> _BRIEF_: Filter the entries below down to the lines that contain the word "will", and copy each of those lines in full.
^^^^^^^^^^^^^^^^
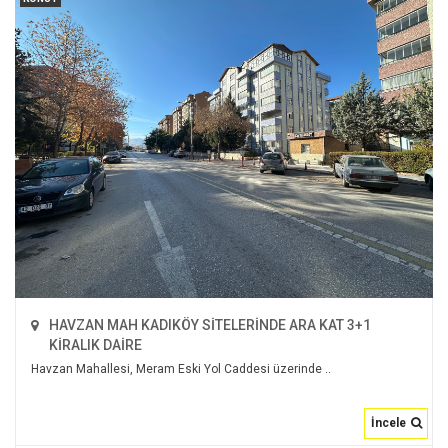
2
200 m
4+1
2
HAVZAN MAH KADIKÖY SİTELERİNDE ARA KAT 3+1
KİRALIK DAİRE
Havzan Mahallesi, Meram Eski Yol Caddesi üzerinde ..
İncele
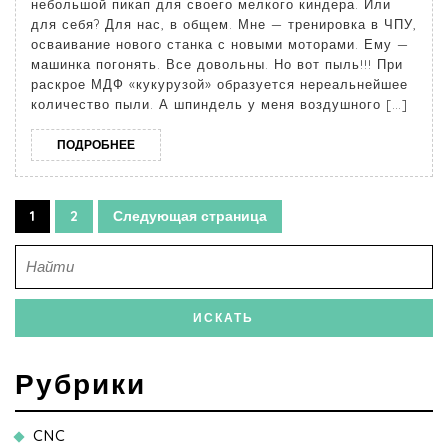
небольшой пикап для своего мелкого киндера. Или
для себя? Для нас, в общем. Мне — тренировка в ЧПУ,
осваивание нового станка с новыми моторами. Ему —
машинка погонять. Все довольны. Но вот пыль!!! При
раскрое МДФ «кукурузой» образуется нереальнейшее
количество пыли. А шпиндель у меня воздушного […]
ПОДРОБНЕЕ
1
2
Следующая страница
Рубрики
CNC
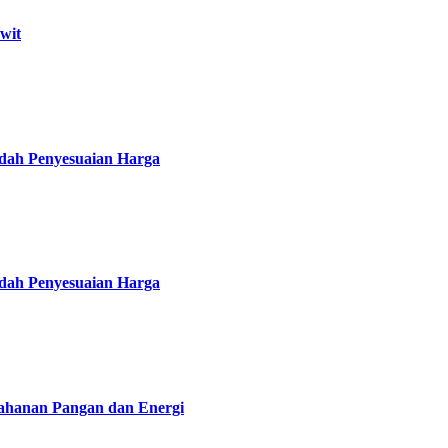
wit
udah Penyesuaian Harga
udah Penyesuaian Harga
tahanan Pangan dan Energi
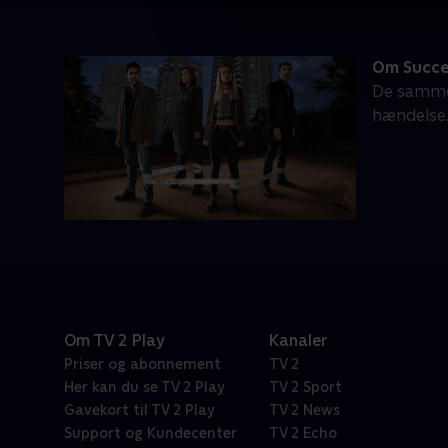
Om Succe
De sammen
hændelse
Om TV 2 Play
Kanaler
Priser og abonnement
TV 2
Her kan du se TV 2 Play
TV 2 Sport
Gavekort til TV 2 Play
TV 2 News
Support og Kundecenter
TV 2 Echo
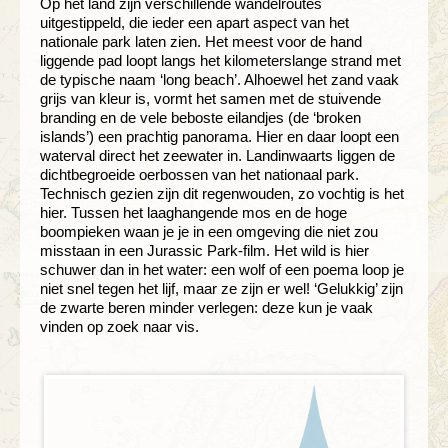
Op het land zijn verschillende wandelroutes
uitgestippeld, die ieder een apart aspect van het
nationale park laten zien. Het meest voor de hand
liggende pad loopt langs het kilometerslange strand met
de typische naam ‘long beach’. Alhoewel het zand vaak
grijs van kleur is, vormt het samen met de stuivende
branding en de vele beboste eilandjes (de ‘broken
islands’) een prachtig panorama. Hier en daar loopt een
waterval direct het zeewater in. Landinwaarts liggen de
dichtbegroeide oerbossen van het nationaal park.
Technisch gezien zijn dit regenwouden, zo vochtig is het
hier. Tussen het laaghangende mos en de hoge
boompieken waan je je in een omgeving die niet zou
misstaan in een Jurassic Park-film. Het wild is hier
schuwer dan in het water: een wolf of een poema loop je
niet snel tegen het lijf, maar ze zijn er wel! ‘Gelukkig’ zijn
de zwarte beren minder verlegen: deze kun je vaak
vinden op zoek naar vis.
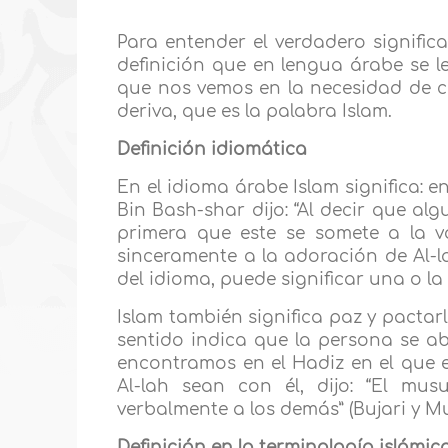
Para entender el verdadero signific
definición que en lengua árabe se le
que nos vemos en la necesidad de co
deriva, que es la palabra Islam.
Definición idiomática
En el idioma árabe Islam significa:
Bin Bash-shar dijo: “Al decir que al
primera que este se somete a la v
sinceramente a la adoración de Al-l
del idioma, puede significar una o la 
Islam también significa paz y pactar
sentido indica que la persona se a
encontramos en el Hadiz en el que 
Al-lah sean con él, dijo: “El mu
verbalmente a los demás” (Bujari y Mu
Definición en la terminología islámic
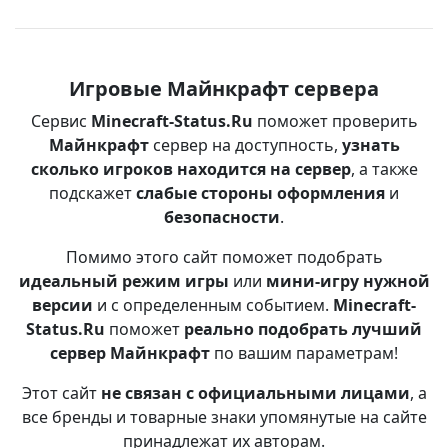
Игровые Майнкрафт сервера
Сервис
Minecraft-Status.Ru
поможет проверить
Майнкрафт
сервер на доступность,
узнать
сколько игроков находится на сервер
, а также
подскажет
слабые стороны оформления
и
безопасности
.
Помимо этого сайт поможет подобрать
идеальный режим игры
или
мини-игру нужной
версии
и с определенным событием.
Minecraft-
Status.Ru
поможет
реально подобрать лучший
сервер Майнкрафт
по вашим параметрам!
Этот сайт
не связан с официальными лицами
, а
все бренды и товарные знаки упомянутые на сайте
принадлежат их авторам.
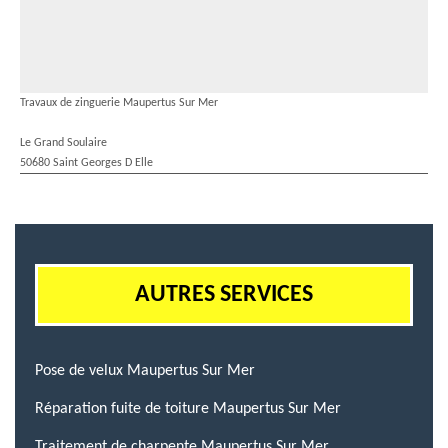
Travaux de zinguerie Maupertus Sur Mer
Le Grand Soulaire
50680 Saint Georges D Elle
AUTRES SERVICES
Pose de velux Maupertus Sur Mer
Réparation fuite de toiture Maupertus Sur Mer
Traitement de charpente Maupertus Sur Mer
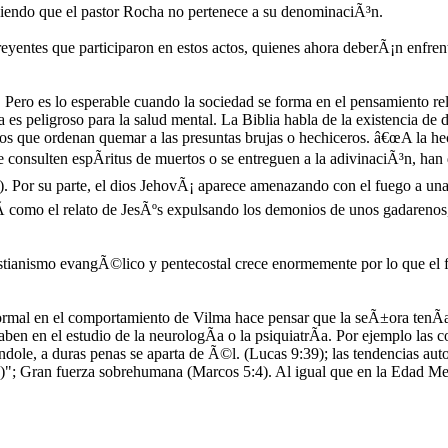
iendo que el pastor Rocha no pertenece a su denominaciÃ³n.
reyentes que participaron en estos actos, quienes ahora deberÃ¡n enfren
Pero es lo esperable cuando la sociedad se forma en el pensamiento rel
ya es peligroso para la salud mental. La Biblia habla de la existencia d
s que ordenan quemar a las presuntas brujas o hechiceros. â€œA la hec
onsulten espÃ­ritus de muertos o se entreguen a la adivinaciÃ³n, han 
). Por su parte, el dios JehovÃ¡ aparece amenazando con el fuego a una
sÃ­ como el relato de JesÃºs expulsando los demonios de unos gadarenos,
tianismo evangÃ©lico y pentecostal crece enormemente por lo que el 
ormal en el comportamiento de Vilma hace pensar que la seÃ±ora tenÃ­a
en en el estudio de la neurologÃ­a o la psiquiatrÃ­a. Por ejemplo las c
¡ndole, a duras penas se aparta de Ã©l. (Lucas 9:39); las tendencias au
)"; Gran fuerza sobrehumana (Marcos 5:4). Al igual que en la Edad Med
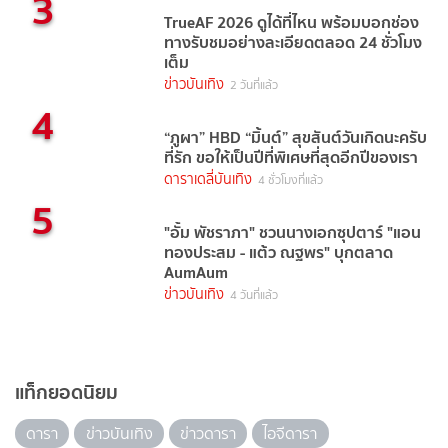
3
TrueAF 2026 ดูได้ที่ไหน พร้อมบอกช่อง
ทางรับชมอย่างละเอียดตลอด 24 ชั่วโมง
เต็ม
ข่าวบันเทิง
2 วันที่แล้ว
4
“ภูผา” HBD “มิ้นต์” สุขสันต์วันเกิดนะครับ
ที่รัก ขอให้เป็นปีที่พิเศษที่สุดอีกปีของเรา
ดาราเดลี่บันเทิง
4 ชั่วโมงที่แล้ว
5
"อั้ม พัชราภา" ชวนนางเอกซุปตาร์ "แอน
ทองประสม - แต้ว ณฐพร" บุกตลาด
AumAum
ข่าวบันเทิง
4 วันที่แล้ว
แท็กยอดนิยม
ดารา
ข่าวบันเทิง
ข่าวดารา
ไอจีดารา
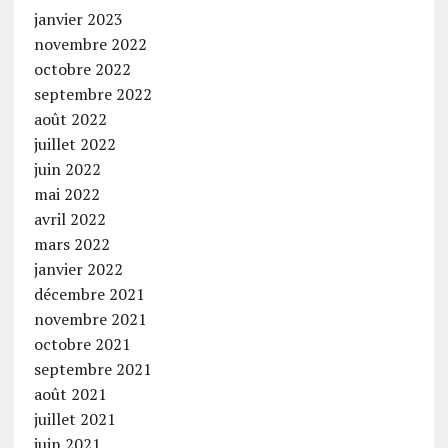
janvier 2023
novembre 2022
octobre 2022
septembre 2022
août 2022
juillet 2022
juin 2022
mai 2022
avril 2022
mars 2022
janvier 2022
décembre 2021
novembre 2021
octobre 2021
septembre 2021
août 2021
juillet 2021
juin 2021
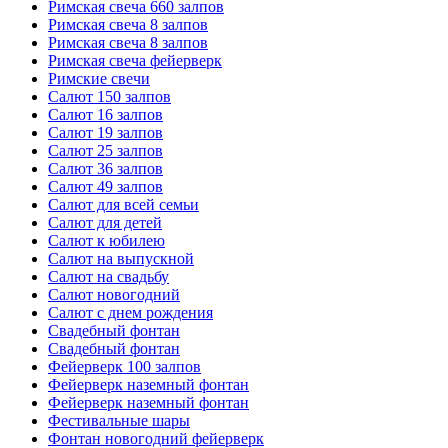
Римская свеча 660 залпов
Римская свеча 8 залпов
Римская свеча 8 залпов
Римская свеча фейерверк
Римские свечи
Салют 150 залпов
Салют 16 залпов
Салют 19 залпов
Салют 25 залпов
Салют 36 залпов
Салют 49 залпов
Салют для всей семьи
Салют для детей
Салют к юбилею
Салют на выпускной
Салют на свадьбу
Салют новогодний
Салют с днем рождения
Свадебный фонтан
Свадебный фонтан
Фейерверк 100 залпов
Фейерверк наземный фонтан
Фейерверк наземный фонтан
Фестивальные шары
Фонтан новогодний фейерверк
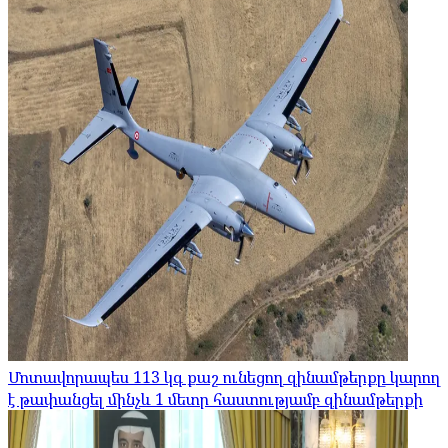
Մոտավորապես 113 կգ քաշ ունեցող զինամթերքը կարող
է թափանցել մինչև 1 մետր հաստությամբ զինամթերքի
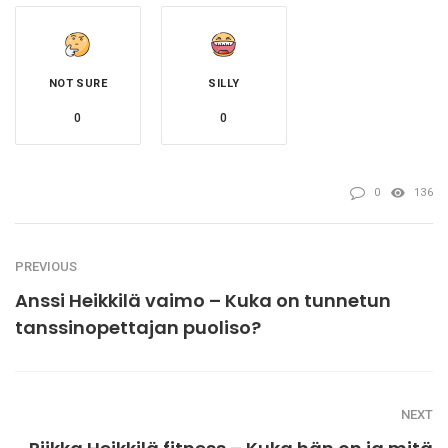
NOT SURE
SILLY
0
0
0
136
PREVIOUS
Anssi Heikkilä vaimo – Kuka on tunnetun
tanssinopettajan puoliso?
NEXT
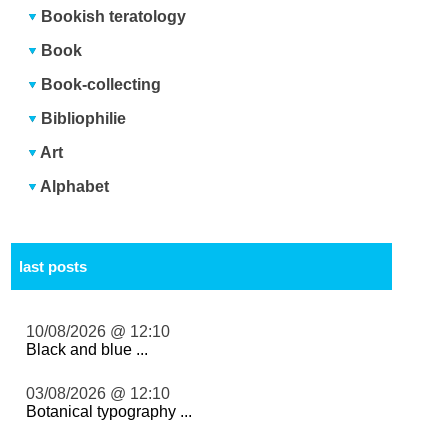
Bookish teratology
Book
Book-collecting
Bibliophilie
Art
Alphabet
last posts
10/08/2026 @ 12:10
Black and blue ...
03/08/2026 @ 12:10
Botanical typography ...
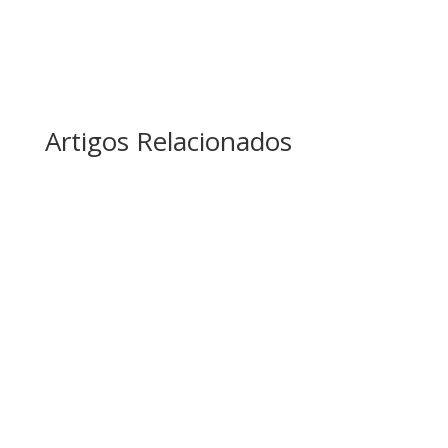
Artigos Relacionados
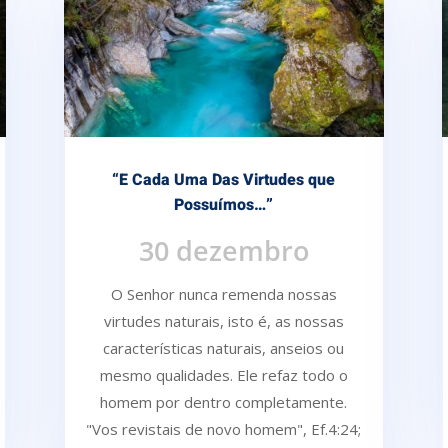
“E Cada Uma Das Virtudes que
Possuímos…”
30 dezembro
O Senhor nunca remenda nossas
virtudes naturais, isto é, as nossas
características naturais, anseios ou
mesmo qualidades. Ele refaz todo o
homem por dentro completamente.
"Vos revistais de novo homem", Ef.4:24;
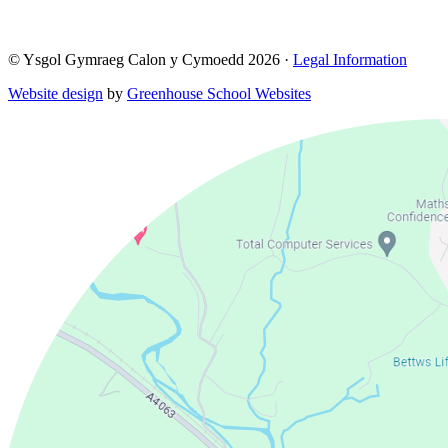
© Ysgol Gymraeg Calon y Cymoedd 2026 ·
Legal Information
Website design
by
Greenhouse School Websites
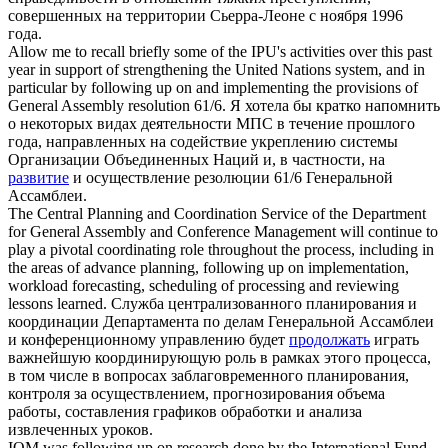
совершенных на территории Сьерра-Леоне с ноября 1996
года.
Allow me to recall briefly some of the IPU's activities over this past
year in support of strengthening the United Nations system, and in
particular by
following up
on and implementing the provisions of
General Assembly resolution 61/6.
Я хотела бы кратко напомнить
о некоторых видах деятельности МПС в течение прошлого
года, направленных на содействие укреплению системы
Организации Объединенных Наций и, в частности, на
развитие
и осуществление резолюции 61/6 Генеральной
Ассамблеи.
The Central Planning and Coordination Service of the Department
for General Assembly and Conference Management will continue to
play a pivotal coordinating role throughout the process, including in
the areas of advance planning,
following up
on implementation,
workload forecasting, scheduling of processing and reviewing
lessons learned.
Служба централизованного планирования и
координации Департамента по делам Генеральной Ассамблеи
и конференционному управлению будет
продолжать
играть
важнейшую координирующую роль в рамках этого процесса,
в том числе в вопросах заблаговременного планирования,
контроля за осуществлением, прогнозирования объема
работы, составления графиков обработки и анализа
извлеченных уроков.
IOM was
following up
on research done by the International Fund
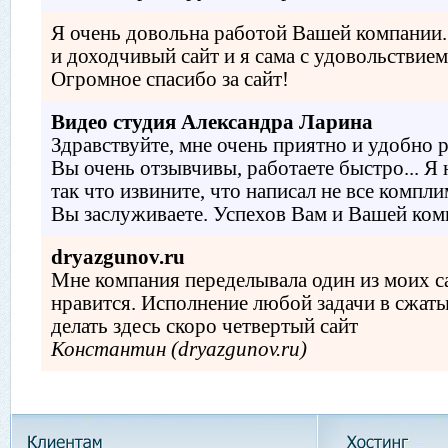
Я очень довольна работой Вашей компании
и доходчивый сайт и я сама с удовольствием
Огромное спасибо за сайт!
Видео студия Александра Ларина
Здравствуйте, мне очень приятно и удобно р
Вы очень отзывчивы, работаете быстро... Я 
так что извините, что написал не все компл
Вы заслуживаете. Успехов Вам и Вашей комп
dryazgunov.ru
Мне компания переделывала один из моих с
нравится. Исполнение любой задачи в сжаты
делать здесь скоро четвертый сайт
Константин (dryazgunov.ru)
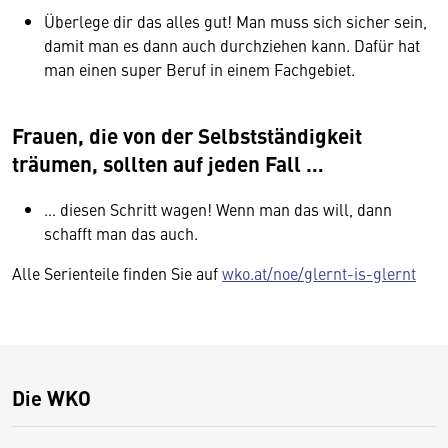
Überlege dir das alles gut! Man muss sich sicher sein,
damit man es dann auch durchziehen kann. Dafür hat
man einen super Beruf in einem Fachgebiet.
Frauen, die von der Selbstständigkeit
träumen, sollten auf jeden Fall …
… diesen Schritt wagen! Wenn man das will, dann
schafft man das auch.
Alle Serienteile finden Sie auf
wko.at/noe/glernt-is-glernt
Die WKO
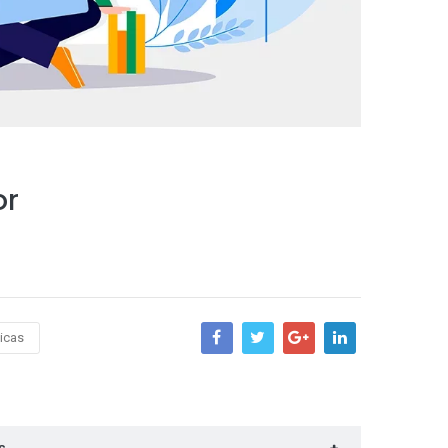
or
nicas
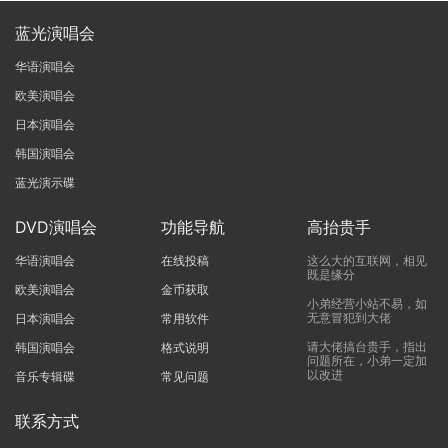
蓝光演唱会
华语演唱会
欧美演唱会
日本演唱会
韩国演唱会
蓝光演示碟
DVD演唱会
功能导航
高抬贵手
华语演唱会
在线投稿
这么大的互联网，相见
既是缘分
欧美演唱会
金币获取
小弟经营小站不易，如
无意冒犯到大佬
日本演唱会
常用软件
请大佬搞台贵手，指出
韩国演唱会
格式说明
问题所在，小弟一定加
以改进
音乐专辑碟
常见问题
联系方式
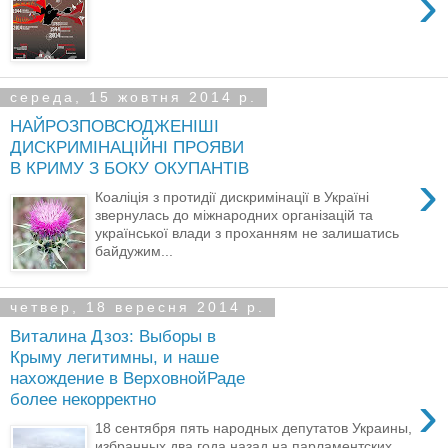
›
середа, 15 жовтня 2014 р.
НАЙРОЗПОВСЮДЖЕНІШІ
ДИСКРИМІНАЦІЙНІ ПРОЯВИ
В КРИМУ З БОКУ ОКУПАНТІВ
›
Коаліція з протидії дискримінації в Україні
звернулась до міжнародних організацій та
української влади з проханням не залишатись
байдужим...
четвер, 18 вересня 2014 р.
Виталина Дзоз: Выборы в
Крыму легитимны, и наше
нахождение в ВерховнойРаде
›
более некорректно
18 сентября пять народных депутатов Украины,
избранных два года назад на парламентских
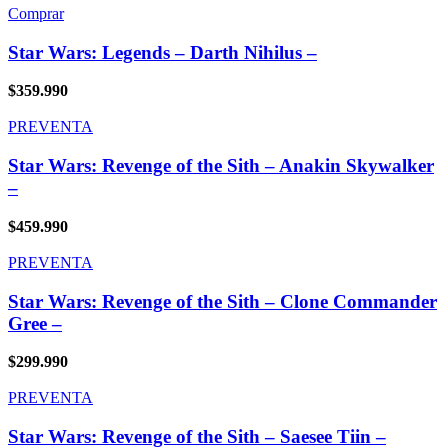
Comprar
Star Wars: Legends – Darth Nihilus –
$
359.990
PREVENTA
Star Wars: Revenge of the Sith – Anakin Skywalker
–
$
459.990
PREVENTA
Star Wars: Revenge of the Sith – Clone Commander
Gree –
$
299.990
PREVENTA
Star Wars: Revenge of the Sith – Saesee Tiin –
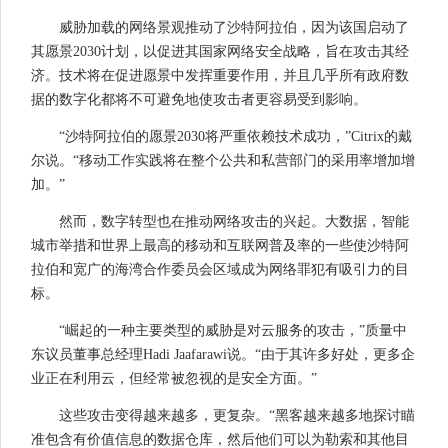
威胁加载的网络景观推动了沙特阿拉伯，因为该国启动了
其愿景2030计划，以促进其国家网络安全战略，旨在攻击其经
济。技术将在促进愿景中发挥重要作用，并且几乎所有政府数
据的数字化都将不可避免地使攻击者更容易受到影响。
“沙特阿拉伯的愿景2030将严重依赖技术成功，”Citrix的戴
尔说。“移动工作实践将在整个公共和私营部门的采用率增加增
加。”
然而，数字转型也在推动网络攻击的兴起。大数据，智能
城市举措和世界上最高的移动和互联网普及率的一些使沙特阿
拉伯和宽广的海湾合作委员会区域成为网络罪犯有吸引力的目
标。
“崛起的一种主要类型的威胁是对云服务的攻击，”质量中
东议员董事总经理Hadi Jaafarawi说。“由于其许多好处，更多企
业正在利用云，但经常被忽视的是安全方面。”
这些攻击变得越来越多，更复杂。“黑客越来越多地探讨瞄
准包含有价值信息的数据仓库，然后他们可以为勒索和其他目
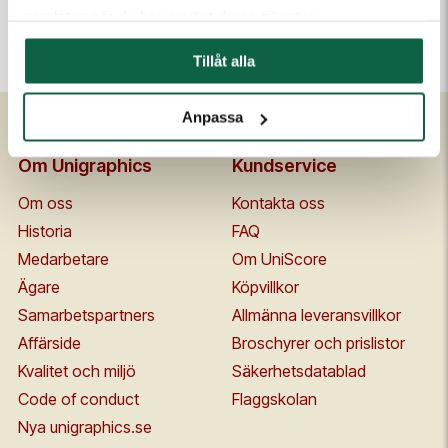
samlat in när du har använt deras tjänster.
Vit
Tillåt alla
Anpassa
Om Unigraphics
Kundservice
Om oss
Kontakta oss
Historia
FAQ
Medarbetare
Om UniScore
Ägare
Köpvillkor
Samarbetspartners
Allmänna leveransvillkor
Affärside
Broschyrer och prislistor
Kvalitet och miljö
Säkerhetsdatablad
Code of conduct
Flaggskolan
Nya unigraphics.se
^^^^^^^^^^^^^^^^
> _EXERCISE RESULT_:
for General Assembly and Conference Management will continue to
… diesen Schritt wagen! Wenn man das will, dann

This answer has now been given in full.